Pioneer A4 XW-SMA4-K Wireless Speaker – Review

A4 XW-SMA4-K Wireless Speaker
Company: Pioneer
Price: $199.00 MSRP

Pioneer front

The wireless revolution is here. Speakers most of us are accustomed to, the ones connected to a receiver with RCA jacks, are gradually becoming dinosaurs as more companies offer speakers that require no wires whatsoever. Considering the horrible nest of wires tangled behind my TV and external speakers, I hope this revolution picks up stream.

Many companies now make wireless speakers. I spent a couple of weeks experimenting with Pioneer’s A4 XW-SMA4-K Wireless Speaker (we’ll call it the A4 for the rest of this review). The A4 has a built in subwoofer that delivers a thumping bass response and resonant audio, sometimes too resonant, at all lower frequencies. The bass is so powerful that I took the advice offered online and inserted one of my orphaned socks into the two holes at the rear of the unit to reduce the thumps to a level more in line with my taste.

I enjoy a wide variety of music from jazz to bluegrass, but most of the time I listen to symphonies or classical voice recordings. The A4 delivers mixed results for the classical music: somewhat too heavy on the bass even with the socks deployed; yet the mid-range frequencies are never less than pleasing. If you listen to music with a heavy beat and lots of percussion, you can forget about the sock trick and let this little speaker rock the dust out of your living room rug.

The A4 has Apple’s AirPlay built in, which means you can control it wirelessly from the iPhone, iPad, and the newer iPods and desktop Macs. AirPlay does not work on older Macs like my 2009 MacPro. The Wi-Fi signal gets dropped after five or ten minutes. But it communicates fine playing iTunes tracks from my 2011 MacBook Pro. If you have an Android device, the A4 also comes with HTC, which allows you to stream music from your smartphone to the A4. HTC stands for a Taiwan outfit, High Tech Corporation, that manufactures smartphones including the Android. (We did not test HTC or Android.)

AirPlay is an Apple protocol that sends audio to the speaker, and it only works on Apple devices.

The A4 is compact but not exactly minimalist. A rectangle measuring 14-3/16 x 8-5/16 x 6-11/16 inches, it weighs a hefty 11 pounds. I planted mine in the living room and that’s where it will stay. If you want something more portable, look around for a smaller Bluetooth speaker. There are lots of good ones on the market, though their range is not as extensive as the less common Wi-Fi/AirPlay speakers. Typically if you’re using Bluetooth you have to be in the same room as the speaker, or very nearby. With the Wi-Fi/AirPlay speakers, you can send music from any place in your house where you have a wireless signal, which means the whole house for most people.
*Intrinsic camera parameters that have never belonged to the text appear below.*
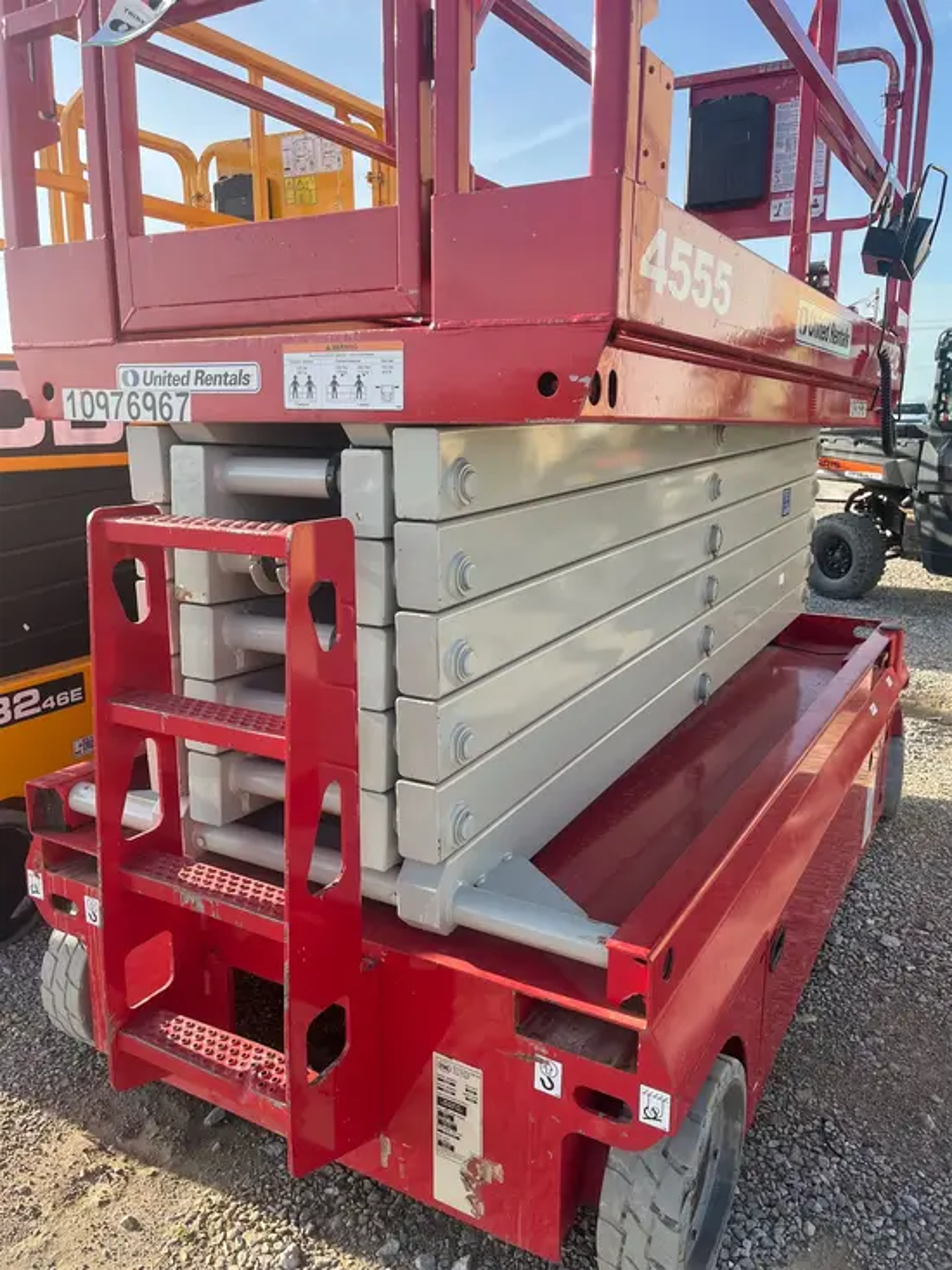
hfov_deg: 53.1
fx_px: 953
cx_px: 476
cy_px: 635
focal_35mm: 26
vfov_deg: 67.3
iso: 50
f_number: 1.6
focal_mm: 5.1
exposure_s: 1/1018
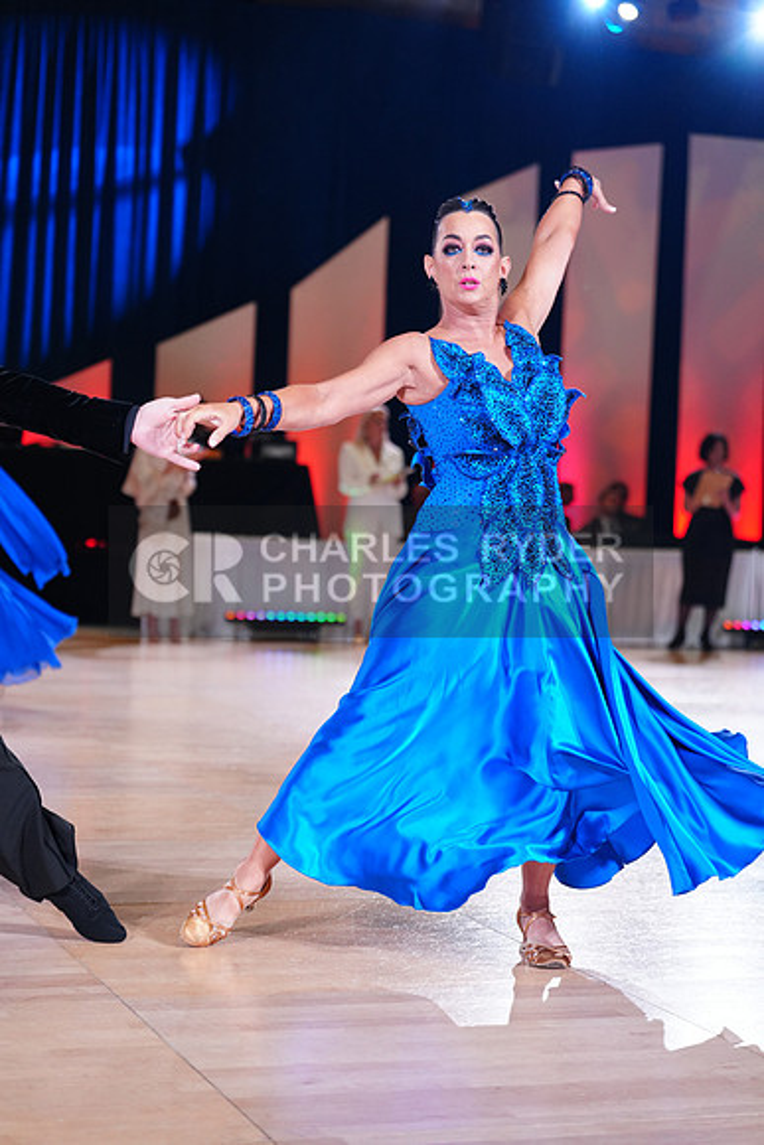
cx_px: 382
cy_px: 572
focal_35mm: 70
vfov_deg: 28.8
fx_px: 2227
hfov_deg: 19.5
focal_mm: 70
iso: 2000
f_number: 2.8
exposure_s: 1/400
The A4 requires that you establish a connection to your home’s wireless network before you can start streaming music to it. There are two ways to do this, both explained in Pioneer’s convoluted user manual. The wireless direct method, which basically involves pressing one button on the rear of the unit, is easiest, if it works. (See below.) This method did not work for me so I used one of the Ethernet ports on the rear of the speaker to connect a cable to the ethernet port on my Wi-Fi extender.

Pioneer rear

You can do the same thing by connecting the speaker directly to your router, but my router lives in my home office and the speaker lives in the living room. I was not prepared to run a 40 or 50 foot Ethernet cable through the house. The Wi-Fi extender looks just like a router and repeats the Wi-Fi signal so that you can cover a wider area in your home or business. My review of a recommended product is here.

Our reviews editor, John Nemo, was able to connect A4 to his iPhone 5 via Pioneer’s quirky wireless direct method. Sound and performance were very good. Nemo advises users of this method to be aware that this method takes over your device’s Wi-Fi signal, meaning your iPhone or other player can not simultaneously stream audio to the speaker and still be on the network for typical email, web, and iOS functions.

For this reason, MyMac and Pioneer agree that wireless direct is best suited for a party or travel or other special situation where ordinary Wi-Fi is not needed, or with a dedicated device that is not in day to day iOS usage. Be aware, as stated above, that the printed Pioneer instructions are comprehensive, but are not especially user-friendly for non-techies.

A4 XW-SMA4-K Wireless Speaker is a quality product with many more features than can be covered here. It’s powerful enough to be heard throughout your house but nuanced enough for more intimate listening, too.